Time slips by – one day it’s Wednesday and you’re walking to work. Your heart is thumping because the day before, everything seemed to go sideways. You haven’t been happy in your job for a while. The new bosses are young, dynamic, and have made sure that you feel like a dinosaur ever single day. Your way of doing things is not their way, and of course you try to adapt. It is their office now, their work, and you are just a thorn in their side, despite your efforts. Things have come to a head, and you have managed to negotiate an end to your contract, to your advantage no less, but their has been too much shouting, too much recrimination – you’ve kept your head down too long and you feel beaten into the ground. But it is the last day at work, so you go – you’ve helped train the two new women hired to replace you, and through the last month, you’ve tried to keep the atmosphere light so that the patients don’t notice. You smile, smile, smile… even though you feel like just getting up and walking out. But you are anything but a quitter. So you stay, and finally, it’s the last day.

I suppose I shouldn’t feel overwhelmed. I did the same job for 12 years, but the last year has been difficult, and I just couldn’t find the energy to write. I didn’t realize that creativity depletes you, just like stress, and worry, and illness. When I stopped my job, end of December 2022, I spent a week just sleeping; then I started to paint. Drawings and paintings flowed out of me, and I managed to pull myself together more and more. Now, words are coming back, and with them, stories.

But it’s made me wonder about the myth of the starving artist. Yes, there are artists and authors who have managed to paint and write under horrific strain – but how many more talented people are slogging through life in exhausting jobs, cominng home too tired to imagine for an instant sitting down to write or paint? How much creativity is out there just waiting to shine – but crushed under teh weight of depression? If I, (an entitled, spoiled woman who had a job she mostly liked, a warm home and supportive family and friends, healthy children, and enough to eat) found it nearly impossible to be creative while I held down a full time job, than how many people who truly have problems are being stifled? It frustrates me to think of all the books, art, music, dancing, and beauty we are missing because people are being ground down by our unfair economic system.

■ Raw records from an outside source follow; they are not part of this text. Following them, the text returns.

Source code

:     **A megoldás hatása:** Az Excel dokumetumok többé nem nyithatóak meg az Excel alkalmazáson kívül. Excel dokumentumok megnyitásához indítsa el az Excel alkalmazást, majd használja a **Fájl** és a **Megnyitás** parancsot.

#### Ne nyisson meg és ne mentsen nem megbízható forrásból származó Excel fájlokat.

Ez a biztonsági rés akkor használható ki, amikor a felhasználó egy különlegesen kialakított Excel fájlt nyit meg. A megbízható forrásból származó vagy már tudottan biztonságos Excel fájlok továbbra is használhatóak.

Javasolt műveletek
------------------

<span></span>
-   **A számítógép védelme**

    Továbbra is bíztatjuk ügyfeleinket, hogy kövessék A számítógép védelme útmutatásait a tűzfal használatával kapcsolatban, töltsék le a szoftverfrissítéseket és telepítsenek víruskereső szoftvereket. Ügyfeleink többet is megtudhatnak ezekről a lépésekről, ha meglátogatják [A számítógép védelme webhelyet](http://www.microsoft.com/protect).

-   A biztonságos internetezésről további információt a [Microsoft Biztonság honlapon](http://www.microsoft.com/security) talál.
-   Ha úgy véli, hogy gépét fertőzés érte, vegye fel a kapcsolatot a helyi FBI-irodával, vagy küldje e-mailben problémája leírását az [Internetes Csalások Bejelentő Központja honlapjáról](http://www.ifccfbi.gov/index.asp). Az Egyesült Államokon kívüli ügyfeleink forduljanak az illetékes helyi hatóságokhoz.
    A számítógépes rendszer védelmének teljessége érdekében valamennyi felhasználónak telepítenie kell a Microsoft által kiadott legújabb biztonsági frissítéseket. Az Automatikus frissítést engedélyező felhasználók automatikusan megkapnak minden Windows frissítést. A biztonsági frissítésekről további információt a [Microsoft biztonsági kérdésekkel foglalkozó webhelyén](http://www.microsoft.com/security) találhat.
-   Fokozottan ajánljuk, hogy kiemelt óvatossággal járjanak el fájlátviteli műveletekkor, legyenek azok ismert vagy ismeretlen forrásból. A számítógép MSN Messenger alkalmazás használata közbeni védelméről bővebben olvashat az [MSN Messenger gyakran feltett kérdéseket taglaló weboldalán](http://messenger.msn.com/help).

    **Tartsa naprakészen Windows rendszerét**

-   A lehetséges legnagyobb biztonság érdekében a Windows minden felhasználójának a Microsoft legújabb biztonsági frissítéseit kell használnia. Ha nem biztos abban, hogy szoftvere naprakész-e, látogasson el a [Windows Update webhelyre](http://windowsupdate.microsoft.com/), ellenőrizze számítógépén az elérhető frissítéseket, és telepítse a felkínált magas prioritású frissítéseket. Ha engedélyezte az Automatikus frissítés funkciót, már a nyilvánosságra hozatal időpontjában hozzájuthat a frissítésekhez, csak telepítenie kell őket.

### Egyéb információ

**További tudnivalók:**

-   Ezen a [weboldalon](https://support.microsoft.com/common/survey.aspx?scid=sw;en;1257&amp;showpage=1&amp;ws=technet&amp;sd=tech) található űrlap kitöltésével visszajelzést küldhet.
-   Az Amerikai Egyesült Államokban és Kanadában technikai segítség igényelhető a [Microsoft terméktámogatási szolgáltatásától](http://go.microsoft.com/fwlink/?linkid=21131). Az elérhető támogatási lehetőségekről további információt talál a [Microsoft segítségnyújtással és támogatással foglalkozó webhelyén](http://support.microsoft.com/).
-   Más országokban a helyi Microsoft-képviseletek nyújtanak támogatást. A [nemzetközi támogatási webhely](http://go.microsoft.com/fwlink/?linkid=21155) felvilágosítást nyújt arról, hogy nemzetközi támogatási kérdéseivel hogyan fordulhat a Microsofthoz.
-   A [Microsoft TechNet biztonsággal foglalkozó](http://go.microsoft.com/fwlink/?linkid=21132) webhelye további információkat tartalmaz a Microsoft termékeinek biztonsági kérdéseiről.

Of course, now some people will be muttering “socialist dreamer”, “commie utopist”, “woke wanker” (OK, I made that last one up, but it’s true that as soon as someone starts suggesting that our current system might be horribly unfair, there are those who think that that person is out to empty their bank accounts and give it all to drug addicts and slackers.) But it’s not that. I would like to find a way to have a shorter work week – shorter hours even – higher wages, better healthcare insurance, more parks and gardens, more trees, better public transportation, and more affordable and comfortable housing. Seriously – is this too much to ask? Instead, they (They – the conglomerats that rule us) are pushing our retirement age back, threatening social security benefits, and ignoring global warming. While the solution is as simple as this: tax the rich fairly. Yes, that simply means Tax corporations and levy a 50% death tax on anything over 200k. (in the US, the exemption cutoff is now 12 million – wrap your heads around that…) Tax capital gains. Invest in education, not arms. The list is long, and oh so easy to imagine – and completely inoffensive to anyone in the middle class income bracket. Well, as long as I’m dreaming – how about a fairy godmother for everyone, with a magic wand that will do nothing more than smack some sense into people who think that we’re all out for their guns.

Oh dear – I see my post about creativity and the sense of feeling overwhelmed has turned into a political rant. I suppose I ought to go drink some herbal tea and get ready for my meeting at the unemployment office to try and find a new job before I become too creative and do something drastic, like vote for Bernie Sanders (I would) or join the protests in the streets against raising the retirement age (I want to).

Until then, I will go back to my painting, which should be dry by now, to add the details. And so I shall- and wish everyone a stress-free, creative day.